The Moment I Became a Champion for Kids
By David Jefferson
My work as an advocate didn’t begin with a planned career change. It started the day I discovered my daughter in a makeshift classroom that looked more like a storage closet than a place of learning. That moment set me on the path I’m still walking today: fighting for children with disabilities and the families who stand beside them.
The Wakeup Call
In 2001, I became a foster parent and eventually adopted four of my five children. Three of them have disabilities, including my oldest, Morgan, who was born with muscular dystrophy and cerebral palsy. Her district preschool provided the support she needed. Things changed, however, in elementary school.
One day, when Morgan was in third grade, I stopped by her school to pick her up for a medical appointment. The front office sent me to the cafeteria, where they said her class met. The cafeteria was dark and empty, but in the corner of the room, I saw a dimly lit hall with a small door. Behind that door, I found Morgan’s self-contained classroom—in what appeared to be a converted storage room.
In the classroom, Morgan’s special education teacher was warm and earnest, but she had only been in the position for a month and was the third teacher to lead the class that year. While I was there, she discussed Morgan’s IEP for the next school year. She wondered if I wanted my daughter to learn to write her name.

> **Complete the following**
1. According to the essay about becoming an advocate for children with disabilities, which conditions was Morgan born with?
2. In the essay about becoming an advocate for children with disabilities, why did the author go to the cafeteria when he arrived at Morgan's school?
3. Continue the essay about becoming an advocate for children with disabilities from its final sentence.

> **Provided material**
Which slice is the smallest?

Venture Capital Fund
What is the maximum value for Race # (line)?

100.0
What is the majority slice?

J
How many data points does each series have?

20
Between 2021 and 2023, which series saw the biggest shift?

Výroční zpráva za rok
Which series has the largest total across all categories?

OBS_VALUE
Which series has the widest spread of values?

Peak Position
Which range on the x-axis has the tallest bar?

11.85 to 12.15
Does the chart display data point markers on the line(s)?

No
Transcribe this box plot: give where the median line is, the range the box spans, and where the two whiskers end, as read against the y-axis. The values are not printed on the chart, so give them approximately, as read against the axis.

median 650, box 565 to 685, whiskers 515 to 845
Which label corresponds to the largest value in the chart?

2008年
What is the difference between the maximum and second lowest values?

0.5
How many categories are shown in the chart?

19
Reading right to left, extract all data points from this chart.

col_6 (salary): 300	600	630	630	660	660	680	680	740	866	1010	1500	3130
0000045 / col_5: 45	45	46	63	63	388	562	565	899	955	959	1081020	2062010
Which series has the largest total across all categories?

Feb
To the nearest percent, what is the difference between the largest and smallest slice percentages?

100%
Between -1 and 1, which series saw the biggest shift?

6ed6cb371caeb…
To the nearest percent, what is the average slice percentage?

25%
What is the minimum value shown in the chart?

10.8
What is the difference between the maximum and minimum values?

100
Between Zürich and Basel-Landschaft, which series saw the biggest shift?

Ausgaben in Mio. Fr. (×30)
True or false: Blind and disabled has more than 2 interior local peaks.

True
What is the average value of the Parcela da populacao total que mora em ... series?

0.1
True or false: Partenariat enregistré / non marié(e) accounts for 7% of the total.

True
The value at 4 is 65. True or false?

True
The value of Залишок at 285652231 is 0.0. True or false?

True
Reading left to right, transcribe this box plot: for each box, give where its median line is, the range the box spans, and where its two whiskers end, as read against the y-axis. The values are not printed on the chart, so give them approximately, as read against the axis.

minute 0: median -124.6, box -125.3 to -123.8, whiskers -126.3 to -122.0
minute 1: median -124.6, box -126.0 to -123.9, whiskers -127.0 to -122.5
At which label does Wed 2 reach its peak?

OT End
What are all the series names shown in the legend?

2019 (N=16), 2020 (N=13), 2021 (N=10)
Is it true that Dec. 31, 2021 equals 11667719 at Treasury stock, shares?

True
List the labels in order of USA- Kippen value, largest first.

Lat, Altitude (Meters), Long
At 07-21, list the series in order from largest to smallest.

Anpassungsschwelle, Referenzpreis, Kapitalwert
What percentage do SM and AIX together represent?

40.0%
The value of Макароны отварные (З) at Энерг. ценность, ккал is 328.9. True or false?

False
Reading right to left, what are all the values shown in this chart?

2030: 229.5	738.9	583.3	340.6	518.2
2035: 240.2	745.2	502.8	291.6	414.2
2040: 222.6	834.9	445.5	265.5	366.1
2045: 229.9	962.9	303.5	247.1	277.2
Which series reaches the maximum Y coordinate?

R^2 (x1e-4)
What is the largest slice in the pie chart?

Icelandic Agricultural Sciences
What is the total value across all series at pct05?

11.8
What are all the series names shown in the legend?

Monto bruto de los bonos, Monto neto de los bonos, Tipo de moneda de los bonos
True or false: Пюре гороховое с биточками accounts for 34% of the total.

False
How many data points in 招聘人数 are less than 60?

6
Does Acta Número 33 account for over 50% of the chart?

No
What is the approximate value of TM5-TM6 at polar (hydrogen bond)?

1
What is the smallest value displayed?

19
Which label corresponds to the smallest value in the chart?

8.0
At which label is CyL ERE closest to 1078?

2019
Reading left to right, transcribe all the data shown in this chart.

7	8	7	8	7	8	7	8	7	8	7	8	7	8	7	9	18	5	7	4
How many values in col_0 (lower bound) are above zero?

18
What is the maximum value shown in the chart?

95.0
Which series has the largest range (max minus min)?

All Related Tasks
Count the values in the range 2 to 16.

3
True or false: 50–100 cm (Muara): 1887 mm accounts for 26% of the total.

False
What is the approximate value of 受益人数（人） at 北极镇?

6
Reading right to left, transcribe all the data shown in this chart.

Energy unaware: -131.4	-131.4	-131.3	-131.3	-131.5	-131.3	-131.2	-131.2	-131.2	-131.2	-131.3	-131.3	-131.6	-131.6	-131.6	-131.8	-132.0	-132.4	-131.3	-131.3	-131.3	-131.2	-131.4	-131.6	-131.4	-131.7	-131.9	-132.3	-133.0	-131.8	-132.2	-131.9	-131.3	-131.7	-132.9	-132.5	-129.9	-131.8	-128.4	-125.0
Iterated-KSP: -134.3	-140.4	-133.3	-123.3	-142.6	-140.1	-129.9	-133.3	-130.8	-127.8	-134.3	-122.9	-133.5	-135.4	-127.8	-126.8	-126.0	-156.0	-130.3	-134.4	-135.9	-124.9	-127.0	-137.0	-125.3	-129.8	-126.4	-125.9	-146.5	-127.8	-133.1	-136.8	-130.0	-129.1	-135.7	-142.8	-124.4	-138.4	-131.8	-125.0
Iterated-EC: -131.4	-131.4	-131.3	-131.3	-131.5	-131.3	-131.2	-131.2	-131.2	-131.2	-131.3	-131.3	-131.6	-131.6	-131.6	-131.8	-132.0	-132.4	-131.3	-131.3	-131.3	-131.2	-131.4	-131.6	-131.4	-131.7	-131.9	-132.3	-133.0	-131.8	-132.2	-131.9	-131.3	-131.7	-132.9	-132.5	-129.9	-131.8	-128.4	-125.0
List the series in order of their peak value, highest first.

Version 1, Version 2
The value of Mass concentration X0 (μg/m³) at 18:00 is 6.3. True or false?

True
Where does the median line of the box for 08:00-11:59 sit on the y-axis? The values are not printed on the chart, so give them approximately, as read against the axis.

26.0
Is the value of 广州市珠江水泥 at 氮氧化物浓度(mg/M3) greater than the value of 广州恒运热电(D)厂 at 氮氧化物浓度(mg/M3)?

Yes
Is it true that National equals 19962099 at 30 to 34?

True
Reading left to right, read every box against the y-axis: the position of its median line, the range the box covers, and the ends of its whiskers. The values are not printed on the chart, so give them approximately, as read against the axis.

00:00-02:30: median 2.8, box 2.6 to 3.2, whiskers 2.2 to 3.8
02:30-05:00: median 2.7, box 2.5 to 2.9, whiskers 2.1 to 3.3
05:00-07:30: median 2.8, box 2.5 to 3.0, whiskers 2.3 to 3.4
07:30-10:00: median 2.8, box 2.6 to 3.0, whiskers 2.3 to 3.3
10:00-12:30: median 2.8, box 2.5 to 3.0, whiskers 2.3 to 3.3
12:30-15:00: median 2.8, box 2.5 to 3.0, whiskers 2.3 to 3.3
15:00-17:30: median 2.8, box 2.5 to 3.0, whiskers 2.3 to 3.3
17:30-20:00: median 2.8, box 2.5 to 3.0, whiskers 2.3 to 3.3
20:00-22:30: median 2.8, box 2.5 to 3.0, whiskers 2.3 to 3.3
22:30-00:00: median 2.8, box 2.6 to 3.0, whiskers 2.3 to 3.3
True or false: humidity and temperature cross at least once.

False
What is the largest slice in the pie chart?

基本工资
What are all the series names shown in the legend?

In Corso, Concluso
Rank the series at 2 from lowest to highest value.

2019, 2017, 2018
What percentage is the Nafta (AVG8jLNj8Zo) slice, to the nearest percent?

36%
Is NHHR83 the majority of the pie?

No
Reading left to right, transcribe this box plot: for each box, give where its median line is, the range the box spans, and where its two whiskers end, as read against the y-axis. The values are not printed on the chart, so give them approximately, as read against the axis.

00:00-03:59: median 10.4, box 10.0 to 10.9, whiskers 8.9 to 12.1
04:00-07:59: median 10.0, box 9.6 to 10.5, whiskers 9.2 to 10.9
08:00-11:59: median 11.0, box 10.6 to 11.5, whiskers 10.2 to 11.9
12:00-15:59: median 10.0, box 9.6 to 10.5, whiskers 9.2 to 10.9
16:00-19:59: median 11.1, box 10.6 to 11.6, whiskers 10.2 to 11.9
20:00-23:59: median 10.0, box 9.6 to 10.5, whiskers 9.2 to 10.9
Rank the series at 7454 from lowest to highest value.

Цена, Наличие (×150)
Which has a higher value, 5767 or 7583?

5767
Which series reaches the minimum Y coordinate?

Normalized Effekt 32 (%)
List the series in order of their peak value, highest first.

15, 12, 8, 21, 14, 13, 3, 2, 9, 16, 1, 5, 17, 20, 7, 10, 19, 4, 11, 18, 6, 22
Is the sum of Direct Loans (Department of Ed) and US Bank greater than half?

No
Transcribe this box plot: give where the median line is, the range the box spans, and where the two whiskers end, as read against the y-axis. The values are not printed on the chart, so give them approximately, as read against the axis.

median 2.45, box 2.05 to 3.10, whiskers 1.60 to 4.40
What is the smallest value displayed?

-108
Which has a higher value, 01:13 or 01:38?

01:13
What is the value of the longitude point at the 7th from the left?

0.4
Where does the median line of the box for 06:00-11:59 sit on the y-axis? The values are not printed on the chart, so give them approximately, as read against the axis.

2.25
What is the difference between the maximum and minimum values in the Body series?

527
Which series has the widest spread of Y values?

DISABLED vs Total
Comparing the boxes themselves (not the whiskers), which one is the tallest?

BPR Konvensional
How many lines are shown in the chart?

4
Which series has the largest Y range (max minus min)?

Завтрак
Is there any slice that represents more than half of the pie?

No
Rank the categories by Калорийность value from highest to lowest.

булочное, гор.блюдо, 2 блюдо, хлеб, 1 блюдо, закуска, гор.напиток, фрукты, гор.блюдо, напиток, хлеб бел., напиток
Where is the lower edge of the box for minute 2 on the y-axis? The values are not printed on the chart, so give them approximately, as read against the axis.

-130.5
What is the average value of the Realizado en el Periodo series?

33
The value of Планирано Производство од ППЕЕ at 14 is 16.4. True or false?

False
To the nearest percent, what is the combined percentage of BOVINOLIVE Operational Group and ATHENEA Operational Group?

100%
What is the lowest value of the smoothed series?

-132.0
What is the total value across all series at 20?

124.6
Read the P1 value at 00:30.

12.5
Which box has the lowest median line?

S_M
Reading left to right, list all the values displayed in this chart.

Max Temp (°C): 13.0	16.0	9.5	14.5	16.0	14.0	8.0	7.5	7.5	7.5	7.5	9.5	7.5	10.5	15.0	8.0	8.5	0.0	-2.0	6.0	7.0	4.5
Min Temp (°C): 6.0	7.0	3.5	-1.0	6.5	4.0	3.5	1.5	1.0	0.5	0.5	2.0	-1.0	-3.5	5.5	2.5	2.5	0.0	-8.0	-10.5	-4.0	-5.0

> **Your written answers**
1. Morgan was born with muscular dystrophy and cerebral palsy.

2. He had come to pick Morgan up for a medical appointment. The front office sent him to the cafeteria because they said her class met there.

3.
Of course I did! How else would she be able to sign a paycheck as an adult? The teacher then asked if Velcro letters or rubber stamps would be best, implying that actual handwriting was beyond Morgan’s reach.
The next day, I asked Morgan’s occupational therapist whether it was unrealistic to expect my daughter to write her name. It wasn’t. Within two sessions—that’s two hours total—she was doing just that.
The whole experience was a lot to take in. When I had envisioned my daughter at school, I certainly hadn’t imagined her in the dungeon. I had also assumed, perhaps naively, that her teachers were as motivated as I was to prepare her for life.
It was true that Morgan likely wouldn’t follow a traditional educational track to college, but it seemed that by third grade her school had given up on providing meaningful learning.
A New Path
I realized that unless I did something, the school’s default low expectations would thwart Morgan’s development. So I began advocating for my daughter.
When I tried to work with the district, I was met with indifference. Eventually, I hired an advocate. At one meeting, the district handed me a copy of the procedural safeguards for parents. That night, I read it cover to cover, learned how many violations had occurred, and filed my first official state complaint. Within the next year, I filed 13 complaints and prevailed in 12 of them.
I kept fighting for Morgan and my other kids. After years of advocating for my own children, I reached a turning point and left the corporate world to support students with disabilities and their families full-time. In 2012, I founded Parent Support Arizona. Since then, the organization has helped thousands of parents across the state navigate education, behavioral health, and developmental disability services.
Today, I also serve on the board of the Council of Parent Attorneys and Advocates (COPAA) and co-chair its Social Racial Equity Committee, where I train hundreds of advocates nationwide each year. I also had the chance to co-author the book Understanding Exceptional with my friend, neuropsychologist Dr. John Mather, to offer parents the compassionate, practical guidance I once needed myself.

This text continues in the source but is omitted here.